Start of Block
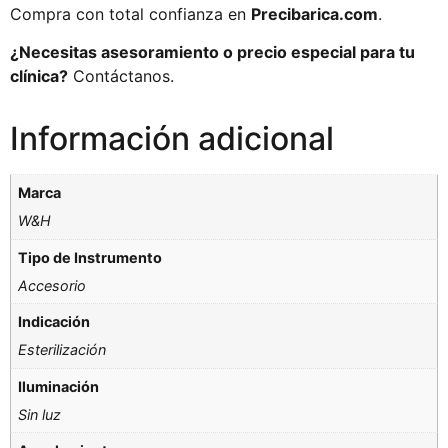
Compra con total confianza en
Precibarica.com
.
¿Necesitas asesoramiento o precio especial para tu
clínica?
Contáctanos.
Información adicional
Marca
W&H
Tipo de Instrumento
Accesorio
Indicación
Esterilización
Iluminación
Sin luz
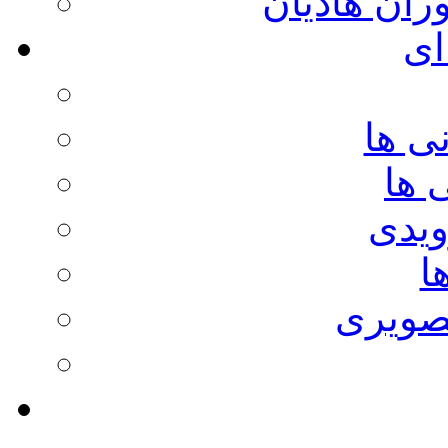
وران هادیان
ای
ی ها
 ها
ویدی
ا
صویری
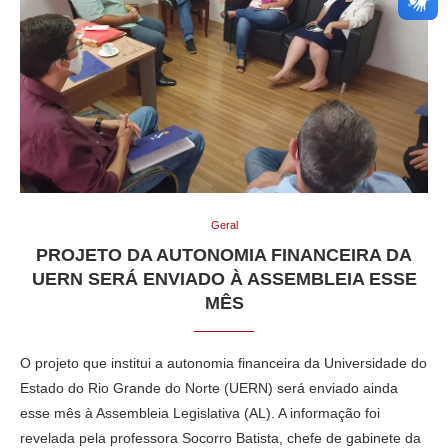
Geral
PROJETO DA AUTONOMIA FINANCEIRA DA
UERN SERÁ ENVIADO À ASSEMBLEIA ESSE
MÊS
O projeto que institui a autonomia financeira da Universidade do
Estado do Rio Grande do Norte (UERN) será enviado ainda
esse mês à Assembleia Legislativa (AL). A informação foi
revelada pela professora Socorro Batista, chefe de gabinete da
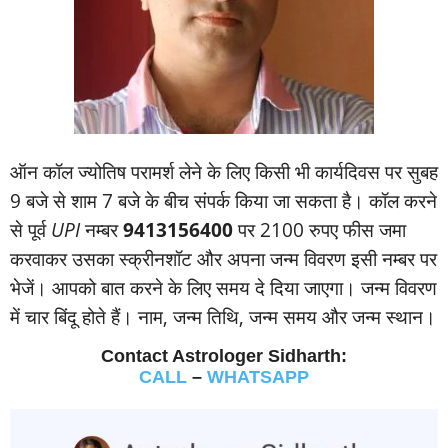
ऑन कॉल ज्‍योतिष परामर्श लेने के लिए किसी भी कार्यदिवस पर सुबह
9 बजे से शाम 7 बजे के बीच संपर्क किया जा सकता है। कॉल करने
से पूर्व
UPI
नम्‍बर
9413156400
पर 2100 रुपए फीस जमा
करवाकर उसका स्‍क्रीनशॉट और अपना जन्‍म विवरण इसी नम्‍बर पर
भेजें। आपको बात करने के लिए समय दे दिया जाएगा। जन्‍म विवरण
में चार बिंदू होते हैं। नाम, जन्‍म तिथि, जन्‍म समय और जन्‍म स्‍थान।
Contact Astrologer Sidharth:
CALL
–
WHATSAPP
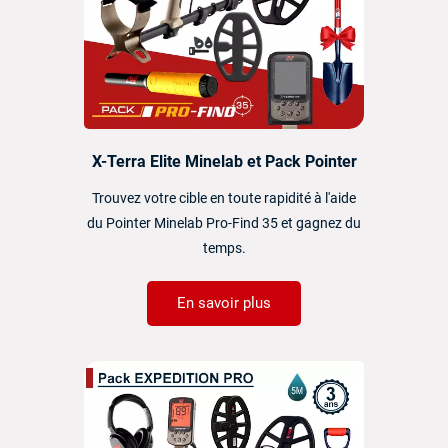
X-Terra Elite Minelab et Pack Pointer
Trouvez votre cible en toute rapidité à l'aide
du Pointer Minelab Pro-Find 35 et gagnez du
temps.
En savoir plus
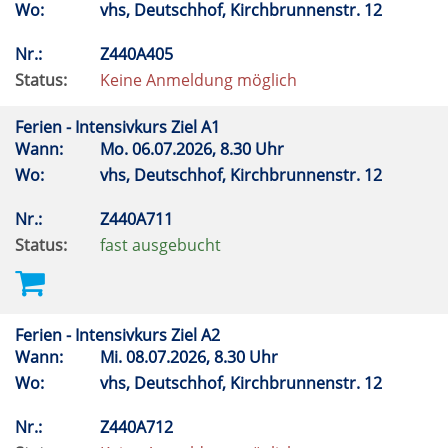
Wo:
vhs, Deutschhof, Kirchbrunnenstr. 12
Nr.:
Z440A405
Status:
Keine Anmeldung möglich
Ferien - Intensivkurs Ziel A1
Wann:
Mo.
06.07.2026, 8.30 Uhr
Wo:
vhs, Deutschhof, Kirchbrunnenstr. 12
Nr.:
Z440A711
Status:
fast ausgebucht
Ferien - Intensivkurs Ziel A2
Wann:
Mi.
08.07.2026, 8.30 Uhr
Wo:
vhs, Deutschhof, Kirchbrunnenstr. 12
Nr.:
Z440A712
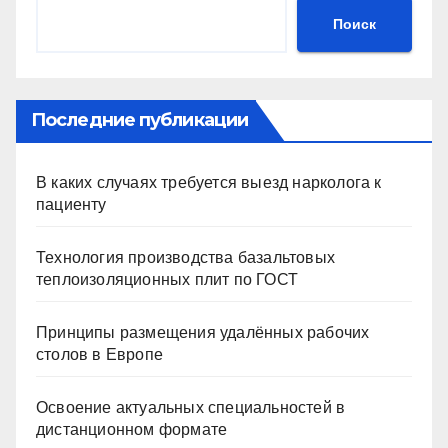
Поиск
Последние публикации
В каких случаях требуется выезд нарколога к
пациенту
Технология производства базальтовых
теплоизоляционных плит по ГОСТ
Принципы размещения удалённых рабочих
столов в Европе
Освоение актуальных специальностей в
дистанционном формате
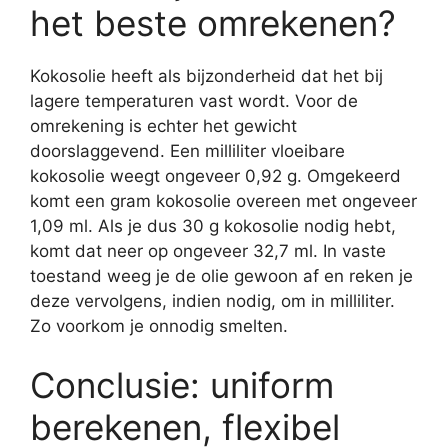
het beste omrekenen?
Kokosolie heeft als bijzonderheid dat het bij
lagere temperaturen vast wordt. Voor de
omrekening is echter het gewicht
doorslaggevend. Een milliliter vloeibare
kokosolie weegt ongeveer 0,92 g. Omgekeerd
komt een gram kokosolie overeen met ongeveer
1,09 ml. Als je dus 30 g kokosolie nodig hebt,
komt dat neer op ongeveer 32,7 ml. In vaste
toestand weeg je de olie gewoon af en reken je
deze vervolgens, indien nodig, om in milliliter.
Zo voorkom je onnodig smelten.
Conclusie: uniform
berekenen, flexibel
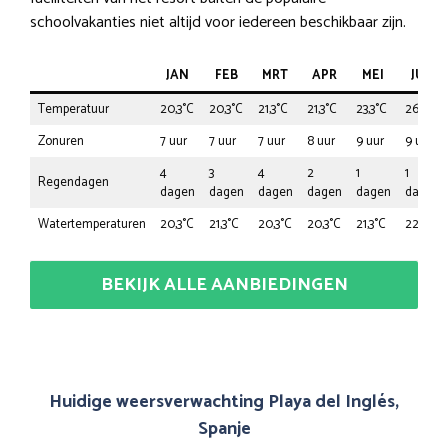
schoolvakanties niet altijd voor iedereen beschikbaar zijn.
JAN
FEB
MRT
APR
MEI
JUN
Temperatuur
20,3°C
20,3°C
21,3°C
21,3°C
23,3°C
26,4°C
Zonuren
7 uur
7 uur
7 uur
8 uur
9 uur
9 uur
4
3
4
2
1
1
Regendagen
dagen
dagen
dagen
dagen
dagen
dagen
Watertemperaturen
20,3°C
21,3°C
20,3°C
20,3°C
21,3°C
22,3°C
BEKIJK ALLE AANBIEDINGEN
Huidige weersverwachting Playa del Inglés,
Spanje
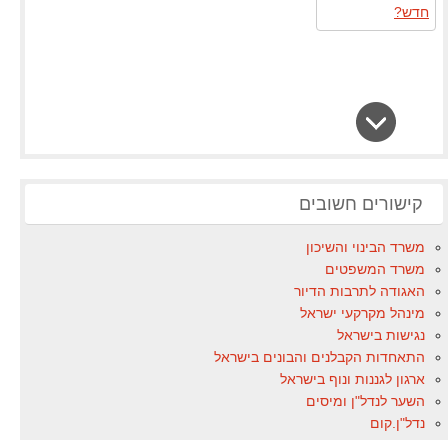
קישורים חשובים
משרד הבינוי והשיכון
משרד המשפטים
האגודה לתרבות הדיור
מינהל מקרקעי ישראל
נגישות בישראל
התאחדות הקבלנים והבונים בישראל
ארגון לגננות ונוף בישראל
השער לנדל"ן ומיסים
נדל"ן.קום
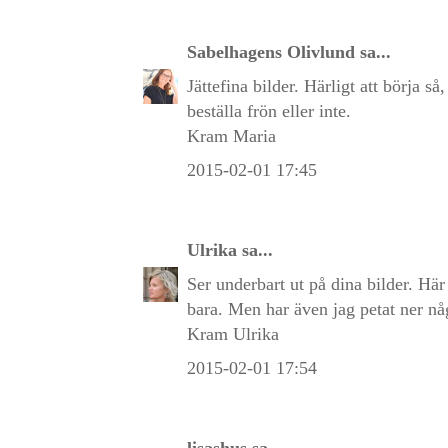
Sabelhagens Olivlund
sa...
Jättefina bilder. Härligt att börja s
beställa frön eller inte.
Kram Maria
2015-02-01 17:45
Ulrika
sa...
Ser underbart ut på dina bilder. Hä
bara. Men har även jag petat ner någ
Kram Ulrika
2015-02-01 17:54
lisashus
sa...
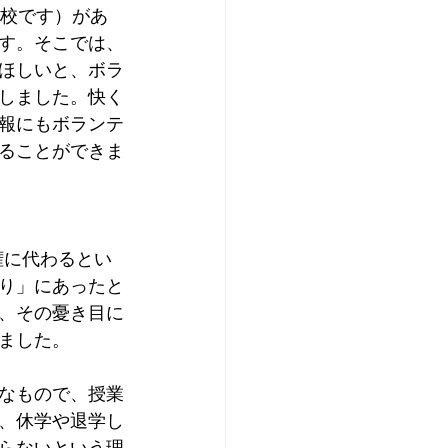
母校です）があ
す。そこでは、
ほしいと、ボラ
しました。快く
報にもボランテ
ることができま
権に代わるとい
り」にあったと
、その憂き目に
ました。
なもので、授業
、休学や退学し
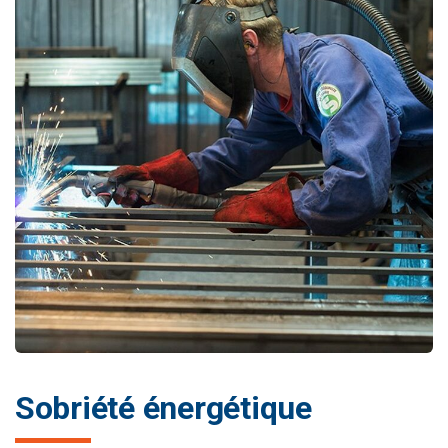
Sobriété énergétique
End of Block
■ About this task
Look through the listing above. Pick out each line with "Ferien" and copy it.

■ Response
Ferien - Intensivkurs Ziel A1
Ferien - Intensivkurs Ziel A2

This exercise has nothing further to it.